Lucien verläßt Paris, auch weil er beim Entsorgen einer Leiche in die Seine beobachtet worden war, und reist nach Neapel. Angesichts eines hübschen schwedischen Geschwisterpaares, Ertrunkenen, die er mit aufs Hotelzimmer nimmt, kommt er so ins Schwärmen, daß er alle Vorsicht fallen läßt. Das Buch endet mit seiner bevorstehenden Verhaftung, obwohl die letzten Sätze etwas kryptisch sind.

Beim Magazin Vice findet sich ein langer Artikel, der gerade die Abstufungen von der nur im Kopf stattfindenden Nekrophilie zur tatsächlichen herausarbeitet und auch sonst sehr lesenswert ist.

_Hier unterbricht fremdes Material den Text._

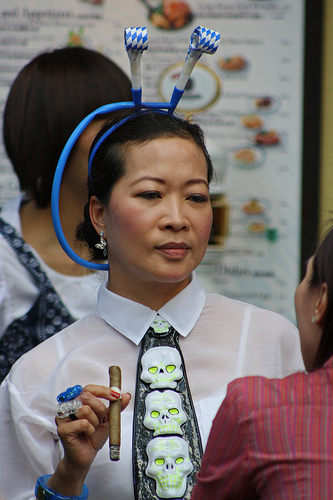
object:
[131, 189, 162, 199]
eye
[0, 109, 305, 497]
woman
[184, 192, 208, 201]
eye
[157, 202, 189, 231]
nose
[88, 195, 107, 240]
ear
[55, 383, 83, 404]
ring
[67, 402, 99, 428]
finger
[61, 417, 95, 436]
finger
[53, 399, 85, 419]
ring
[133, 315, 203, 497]
tie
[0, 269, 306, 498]
shirt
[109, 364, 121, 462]
cigar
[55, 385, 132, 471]
hand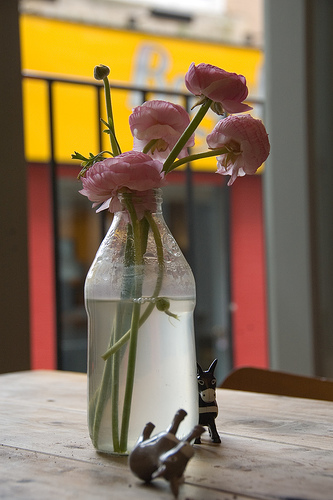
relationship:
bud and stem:
[91, 63, 112, 81] [92, 68, 128, 157]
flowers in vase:
[78, 64, 270, 207] [86, 182, 195, 456]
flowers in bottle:
[78, 64, 270, 207] [86, 182, 195, 456]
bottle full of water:
[86, 182, 195, 456] [91, 297, 198, 450]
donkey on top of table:
[195, 358, 221, 444] [4, 369, 331, 499]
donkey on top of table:
[133, 410, 208, 491] [4, 369, 331, 499]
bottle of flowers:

Welchen Zweck verfolgt die Autorin mit solch einer Novelle? Ich weiß es nicht. Das ging mir auch schon einmal bei einem „Horrorroman“ so, der keinen Horror, sondern pure, platte, massive Gewalt schilderte, so daß ich mich nach dem Lesen fragte: wozu schreibt man sowas? Und der Text war im Endeffekt ekliger als Wittkops, aber wohl auch, weil es da Lebende waren, die sich untereinander Gewalt antaten.

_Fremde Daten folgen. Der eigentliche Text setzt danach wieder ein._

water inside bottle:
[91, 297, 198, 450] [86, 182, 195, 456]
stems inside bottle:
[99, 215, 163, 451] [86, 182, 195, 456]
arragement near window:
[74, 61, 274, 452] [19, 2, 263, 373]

Wittkop scheint eine Freidenkerin gewesen zu sein, die bisexuell war und den Marquis de Sade als literarisches Vorbild hatte. Der Independent schreibt im Nachruf: „These free-thinking attitudes to life were also extended by her to the wry contemplation of death, disease and decrepitude. So it was the subject of her first novel, Le Nécrophile („The Necrophiliac“), published in 1972 by the equally anti-moralistic, anti-political, pro-sexual-liberty pioneer of modern erotic editions, Régine Desforges.“

Ich kann das gut nachempfinden. Auch ich empfinde mich als Freidenker, als jemand, dem Tabus zuwider sind. So könnte man die Novelle in dem Sinn verstehen, daß Wittkop einer ‚prüden‘ Welt den Spiegel vorhalten möchte: schaut mal, was es da gibt, wovor ihr euch ekelt… Der Reiz eines solchen Texts liegt aber nicht nur im Offenlegen sexueller Devianz, sondern auch im Schreiben über das ‚Unfaßbare‘. Der Tod umgibt uns täglich, aber der Umgang mit ihm fällt den Menschen schwer. Er wird aus dem Alltag ausgeblendet und tabuisiert – oder mit schönen Euphemismen umschrieben. So vermutlich auch Wittkops Tod – ein Suizid angesichts einer Krebserkrankung. Für mich ist das Buch ein Ruf: „Schaut her! Schaut! Nehmt wahr, was es jenseits eurer Vorstellung noch alles gibt.“

Vielleicht ist es also dieser Mittelweg zwischen der Verdrängung aller Dinge, die mit dem Sterben zu tun haben, und der Nekrophilie, den die Autorin der Gesellschaft vorschlagen möchte.